GIVEN TEXT -
* * * *

Strokes change ride attendant’s perspective on life
Gilbert Rodriguez loves entertaining guests as they board The Great Smoky Mountain Wheel at The Island in Pigeon Forge. But he never enjoyed riding in the 20-story steel wheel’s gondola until after suffering four strokes.
“I used to get in The Wheel sometimes and I’d close my eyes so I couldn’t see down below,” the 61-year-old ride attendant said as he sat 200 feet in the air inside the Wheel’s VIP gondola. “But now I’m living like there’s no tomorrow. That’s what I tell people now: Make today your best day ever because you just never know. Love all your friends and family and do all the things you never thought you’d do, and accomplish things — because life is short.”
Rodriguez’s new freewheeling approach to life came after four strokes over a three-day period last April. A critical blockage of his carotid artery and a moderate blockage of his basilar artery were remedied with balloon angioplasty and stenting by neurointerventional radiologist Keith Woodward, MD, at Fort Sanders Regional Medical Center.
Although the Comprehensive Stroke Center at Fort Sanders Regional, the hub of Covenant Health’s stroke hospital network, has dealt with thousands of such cases and commonly uses the procedure to open carotid arteries, Rodriguez was fearful. So fearful, in fact, that he popped the question to his coworker and girlfriend of five years, Michelle Oliver.
“Before they took him off to surgery, he asked me to marry him!” said Oliver. “I was like, ‘Are you serious?!’ He says, ‘If I make it out of this alive, I want to marry you.’ I said, ‘Are you serious or are you just playing with me? Because this isn’t funny.’ Then he said it again.’”
Oliver said yes, and they are looking to set a wedding date. Rodriguez is looking forward to the big event and enjoying life to its fullest. “Since all this has happened, it’s time to live and forget my fears,” he said. “I’m going to go ahead and get on these roller coasters that I’ve never ridden before.”
He looks back now only to express gratitude for the care he received.
“Dr. Woodward is the world’s greatest,” said Rodriguez, who was discharged two days after his procedure with only a slight limp as a reminder of his strokes, despite the possibility of more serious side effects. ”He and his team took such great care of me that there are no words to describe just how great they are. They are just so fabulous. They just made me so comfortable, made me believe that they would take good care of me — and they did.”

* * * *

EXERCISE - Name every person the stroke article identifies by name. The material after this point is separate from the article and unrelated to it.

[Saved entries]
* * * *

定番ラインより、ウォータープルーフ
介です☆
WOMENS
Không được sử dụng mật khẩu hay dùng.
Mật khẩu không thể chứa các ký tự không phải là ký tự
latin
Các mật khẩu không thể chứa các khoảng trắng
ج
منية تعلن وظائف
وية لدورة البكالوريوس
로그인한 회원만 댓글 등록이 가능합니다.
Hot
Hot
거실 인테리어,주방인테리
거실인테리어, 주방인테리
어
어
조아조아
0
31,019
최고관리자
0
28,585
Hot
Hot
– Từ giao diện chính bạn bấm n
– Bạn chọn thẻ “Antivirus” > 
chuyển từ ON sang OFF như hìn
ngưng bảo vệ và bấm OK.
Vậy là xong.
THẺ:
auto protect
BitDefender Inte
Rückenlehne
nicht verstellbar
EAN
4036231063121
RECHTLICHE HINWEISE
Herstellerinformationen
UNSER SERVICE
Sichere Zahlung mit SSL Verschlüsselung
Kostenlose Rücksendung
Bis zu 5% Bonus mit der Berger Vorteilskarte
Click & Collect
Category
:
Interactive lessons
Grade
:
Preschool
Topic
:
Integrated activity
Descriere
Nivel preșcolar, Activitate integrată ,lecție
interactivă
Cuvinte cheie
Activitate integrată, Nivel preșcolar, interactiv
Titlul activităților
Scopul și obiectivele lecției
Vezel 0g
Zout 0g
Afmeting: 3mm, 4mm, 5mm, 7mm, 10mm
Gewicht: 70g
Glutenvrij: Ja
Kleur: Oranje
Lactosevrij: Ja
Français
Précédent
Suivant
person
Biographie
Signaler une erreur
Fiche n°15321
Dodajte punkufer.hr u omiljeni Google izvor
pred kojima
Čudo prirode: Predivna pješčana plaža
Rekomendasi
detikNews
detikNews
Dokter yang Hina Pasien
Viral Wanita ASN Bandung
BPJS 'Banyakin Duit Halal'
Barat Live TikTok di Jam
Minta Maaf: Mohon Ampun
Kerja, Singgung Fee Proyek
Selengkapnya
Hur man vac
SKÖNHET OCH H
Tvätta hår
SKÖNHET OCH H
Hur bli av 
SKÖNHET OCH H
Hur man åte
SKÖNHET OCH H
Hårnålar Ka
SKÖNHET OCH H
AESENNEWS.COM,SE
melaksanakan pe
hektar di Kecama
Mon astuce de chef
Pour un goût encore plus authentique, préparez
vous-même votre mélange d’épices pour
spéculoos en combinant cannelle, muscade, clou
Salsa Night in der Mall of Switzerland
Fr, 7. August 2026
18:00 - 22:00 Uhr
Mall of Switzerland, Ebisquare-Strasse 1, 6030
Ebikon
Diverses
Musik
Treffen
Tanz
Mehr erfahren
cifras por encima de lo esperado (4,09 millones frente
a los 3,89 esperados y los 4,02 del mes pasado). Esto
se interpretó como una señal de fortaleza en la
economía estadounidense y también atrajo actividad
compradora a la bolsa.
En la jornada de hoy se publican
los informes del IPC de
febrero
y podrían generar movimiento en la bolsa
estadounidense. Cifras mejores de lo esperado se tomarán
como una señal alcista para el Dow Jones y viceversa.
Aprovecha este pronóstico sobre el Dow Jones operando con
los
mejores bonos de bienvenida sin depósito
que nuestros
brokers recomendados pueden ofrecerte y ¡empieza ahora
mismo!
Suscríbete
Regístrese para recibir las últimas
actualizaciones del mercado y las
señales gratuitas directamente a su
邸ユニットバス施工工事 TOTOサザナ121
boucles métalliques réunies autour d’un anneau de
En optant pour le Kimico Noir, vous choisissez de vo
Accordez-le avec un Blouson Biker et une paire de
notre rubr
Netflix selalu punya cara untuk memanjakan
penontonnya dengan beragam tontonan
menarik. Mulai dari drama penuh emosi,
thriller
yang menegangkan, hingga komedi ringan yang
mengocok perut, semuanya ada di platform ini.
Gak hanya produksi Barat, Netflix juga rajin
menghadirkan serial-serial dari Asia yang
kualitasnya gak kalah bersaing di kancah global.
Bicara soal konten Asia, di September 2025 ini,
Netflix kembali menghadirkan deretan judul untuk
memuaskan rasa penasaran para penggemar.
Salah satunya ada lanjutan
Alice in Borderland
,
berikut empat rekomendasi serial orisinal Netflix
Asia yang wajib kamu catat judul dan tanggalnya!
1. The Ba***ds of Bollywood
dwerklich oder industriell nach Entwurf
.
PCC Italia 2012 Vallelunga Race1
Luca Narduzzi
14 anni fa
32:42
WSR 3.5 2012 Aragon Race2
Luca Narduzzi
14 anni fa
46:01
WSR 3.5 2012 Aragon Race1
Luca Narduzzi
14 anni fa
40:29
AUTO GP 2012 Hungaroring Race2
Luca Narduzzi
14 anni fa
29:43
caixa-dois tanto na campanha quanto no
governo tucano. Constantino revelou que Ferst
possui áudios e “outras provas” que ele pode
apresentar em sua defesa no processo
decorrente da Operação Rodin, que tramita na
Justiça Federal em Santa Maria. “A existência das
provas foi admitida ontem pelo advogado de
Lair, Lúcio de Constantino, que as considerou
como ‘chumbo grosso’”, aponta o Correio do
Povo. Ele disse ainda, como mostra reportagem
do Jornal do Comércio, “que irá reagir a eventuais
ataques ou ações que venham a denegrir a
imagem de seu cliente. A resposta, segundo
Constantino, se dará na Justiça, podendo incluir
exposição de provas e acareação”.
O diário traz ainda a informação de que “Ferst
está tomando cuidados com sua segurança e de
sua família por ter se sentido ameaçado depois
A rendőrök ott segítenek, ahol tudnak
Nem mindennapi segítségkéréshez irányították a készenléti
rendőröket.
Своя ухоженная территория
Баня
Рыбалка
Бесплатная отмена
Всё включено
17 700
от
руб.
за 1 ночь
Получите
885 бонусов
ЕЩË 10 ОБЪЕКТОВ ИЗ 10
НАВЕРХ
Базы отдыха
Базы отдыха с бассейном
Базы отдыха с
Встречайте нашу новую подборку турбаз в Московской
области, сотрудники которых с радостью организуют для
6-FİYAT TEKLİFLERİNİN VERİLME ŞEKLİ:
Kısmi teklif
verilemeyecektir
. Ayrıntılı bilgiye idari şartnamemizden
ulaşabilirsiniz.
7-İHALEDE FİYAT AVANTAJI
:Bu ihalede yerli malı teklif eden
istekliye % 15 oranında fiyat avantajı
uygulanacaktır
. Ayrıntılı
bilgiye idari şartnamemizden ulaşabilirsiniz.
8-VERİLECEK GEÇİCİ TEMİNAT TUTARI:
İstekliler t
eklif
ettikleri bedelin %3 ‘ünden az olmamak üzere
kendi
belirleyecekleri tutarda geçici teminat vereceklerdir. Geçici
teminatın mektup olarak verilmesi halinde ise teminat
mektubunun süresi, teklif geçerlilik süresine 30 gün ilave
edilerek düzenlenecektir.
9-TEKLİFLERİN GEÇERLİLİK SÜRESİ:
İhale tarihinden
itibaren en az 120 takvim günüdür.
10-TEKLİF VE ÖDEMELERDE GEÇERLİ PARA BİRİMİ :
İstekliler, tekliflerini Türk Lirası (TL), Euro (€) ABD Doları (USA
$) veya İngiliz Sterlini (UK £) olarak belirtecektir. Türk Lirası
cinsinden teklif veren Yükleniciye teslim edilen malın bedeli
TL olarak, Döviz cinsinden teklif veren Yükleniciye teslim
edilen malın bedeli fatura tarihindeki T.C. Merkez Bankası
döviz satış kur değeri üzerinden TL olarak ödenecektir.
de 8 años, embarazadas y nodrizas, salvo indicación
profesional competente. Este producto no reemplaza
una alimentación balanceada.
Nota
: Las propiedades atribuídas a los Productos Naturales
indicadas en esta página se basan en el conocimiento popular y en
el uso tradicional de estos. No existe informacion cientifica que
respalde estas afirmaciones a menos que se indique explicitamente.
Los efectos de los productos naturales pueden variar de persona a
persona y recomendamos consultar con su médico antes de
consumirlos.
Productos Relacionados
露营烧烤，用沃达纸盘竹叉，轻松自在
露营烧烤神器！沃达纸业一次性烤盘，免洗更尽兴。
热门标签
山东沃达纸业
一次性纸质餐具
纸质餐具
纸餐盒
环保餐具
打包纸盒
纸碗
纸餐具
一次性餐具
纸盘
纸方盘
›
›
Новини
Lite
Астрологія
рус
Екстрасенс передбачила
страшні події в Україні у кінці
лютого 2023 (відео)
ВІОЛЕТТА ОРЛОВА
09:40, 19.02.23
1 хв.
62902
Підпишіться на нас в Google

* * * *

SOLUTION TO THIS PROBLEM - Gilbert Rodriguez, Keith Woodward, Michelle Oliver